Opening on Thanksgiving has become this norm among many retailers this year, but most are choosing to do so late in the evening, usually around 8 p.m. As we’ve pointed out, this makes some sense for shoppers, who can wait until after Thanksgiving dinner to hit the mall (and then be back home to get to sleep at a reasonable hour).
But Kmart has never bought into the notion that Thanksgiving should be dedicated to food and family. This won’t be the first time it’s opened its doors to shoppers on the morning of Thanksgiving, but this year it will go a step further by keeping them open until late Friday night. That’s a 41-hour marathon of shopping that it clearly hopes will give it a bigger slice of the Black Friday sales pie.
(Kmart isn’t alone in this, to be fair — Walmart (WMT) keeps many of its 24-hour stores open throughout Thanksgiving and Black Friday, avoiding the “doorbuster” crushes by putting some sale items aside until the designated hour.)
We can see where a few shoppers might happily take advantage of the early-morning opening — you could head to the mall after sticking your turkey in the oven, for instance, or stop at a Kmart on the way to your cousins’ place. But we’re guessing that most people will respond negatively to the notion of a national holiday being entirely turned over to commerce.

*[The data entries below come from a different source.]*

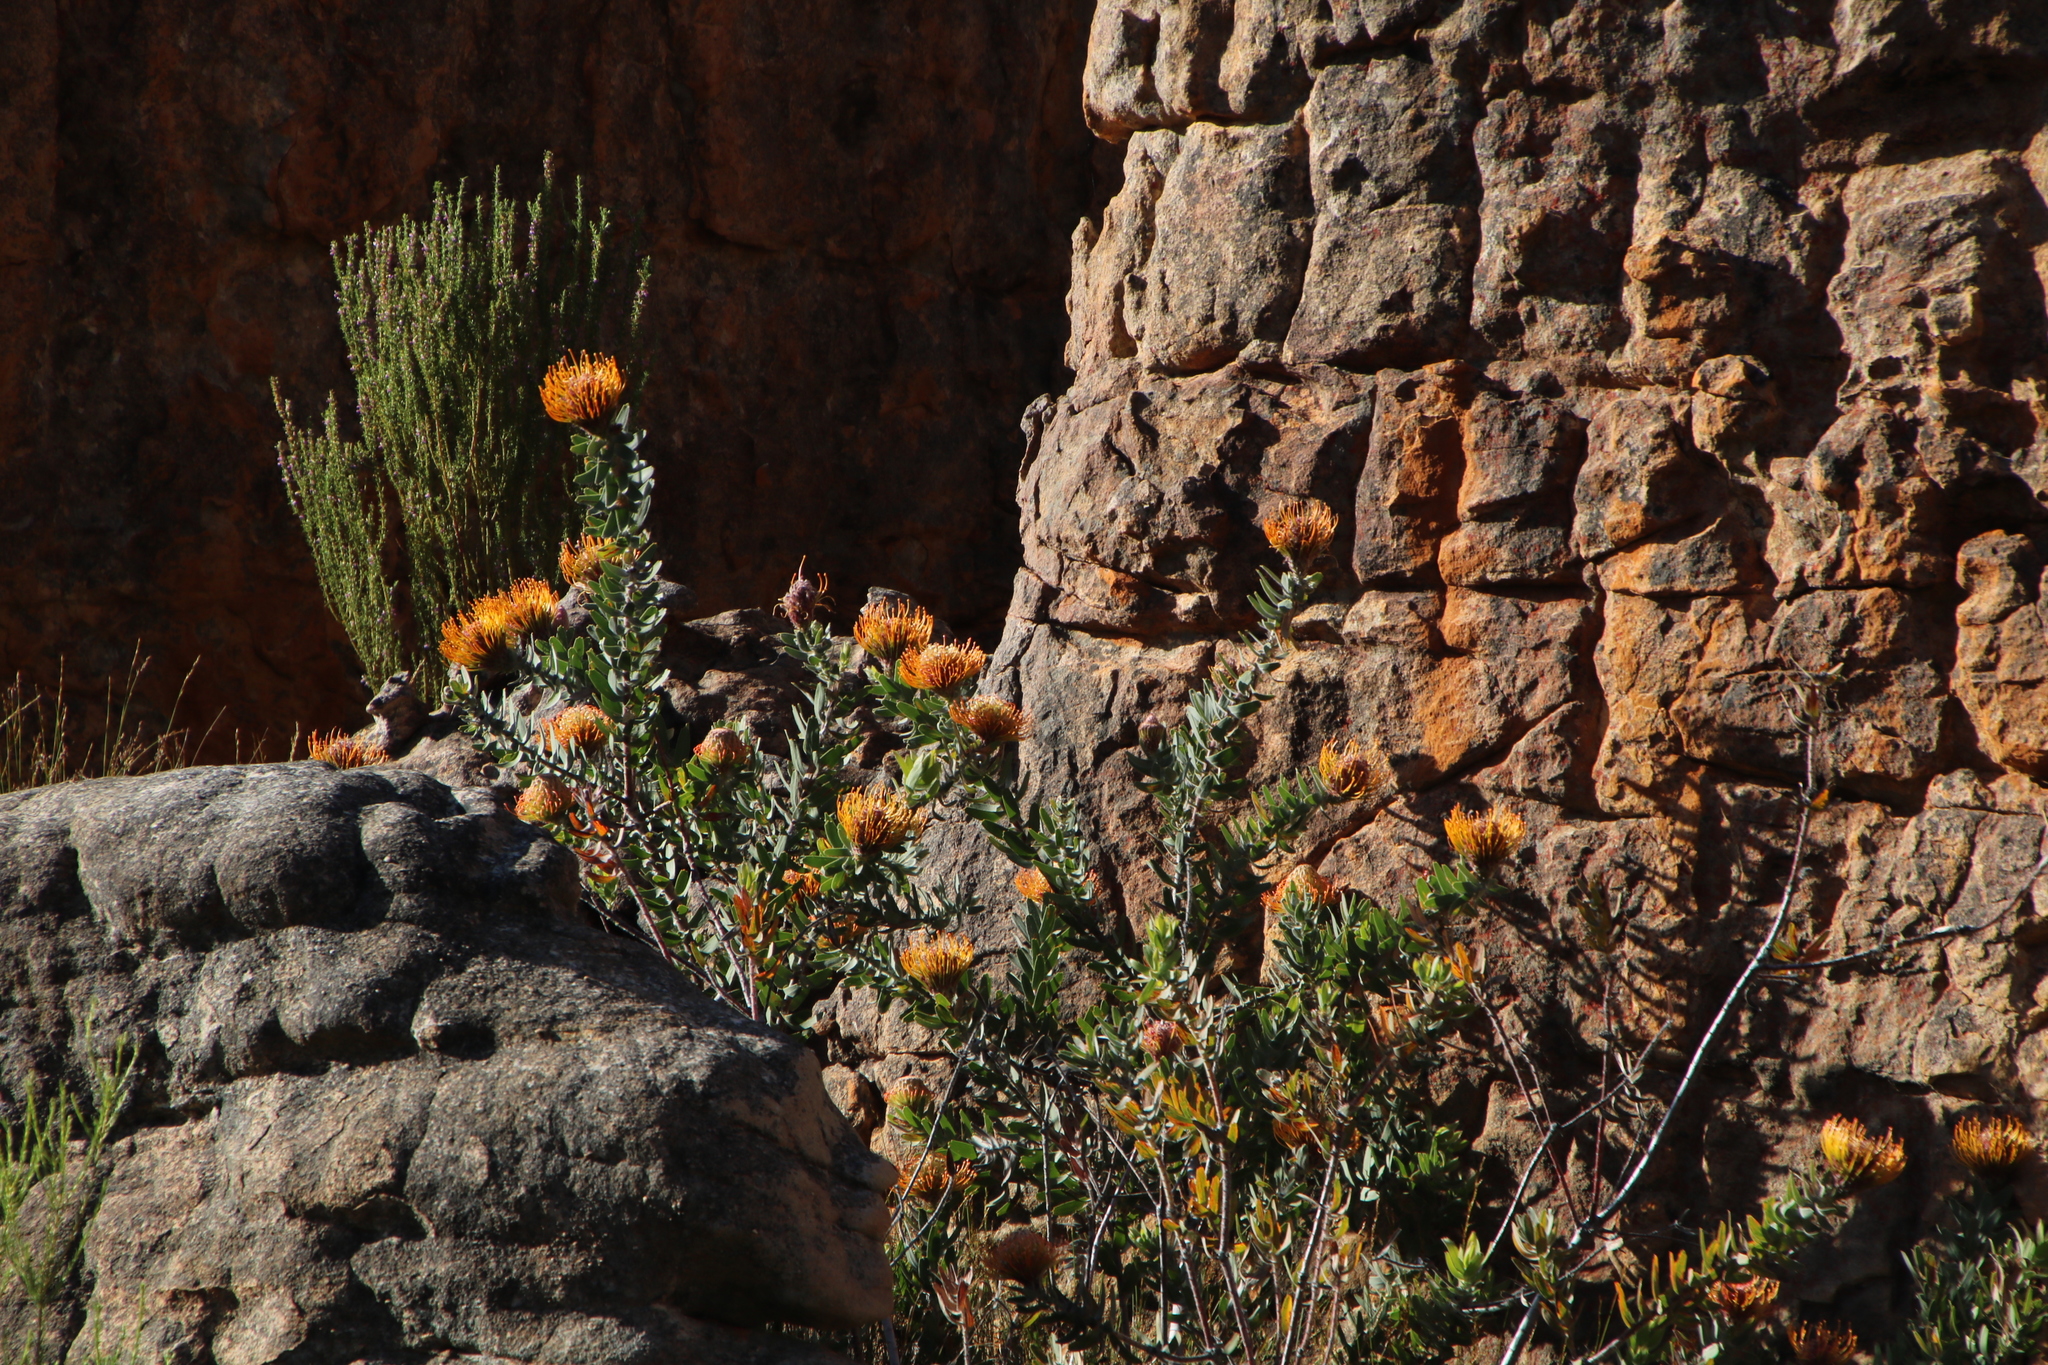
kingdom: Plantae
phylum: Tracheophyta
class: Magnoliopsida
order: Proteales
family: Proteaceae
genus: Leucospermum
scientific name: Leucospermum vestitum
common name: Silky-hair pincushion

And that’s to say nothing of the Kmart employees who will staff the stores during hours when most people would prefer to be at home with their families eating turkey. Kmart emphasized in its announcement that “Stores are staffed with seasonal associates and those who have volunteered to work.” But as a general rule, non-unionized retail employees don’t really have a choice in the matter about working a holiday shift if there aren’t enough volunteers.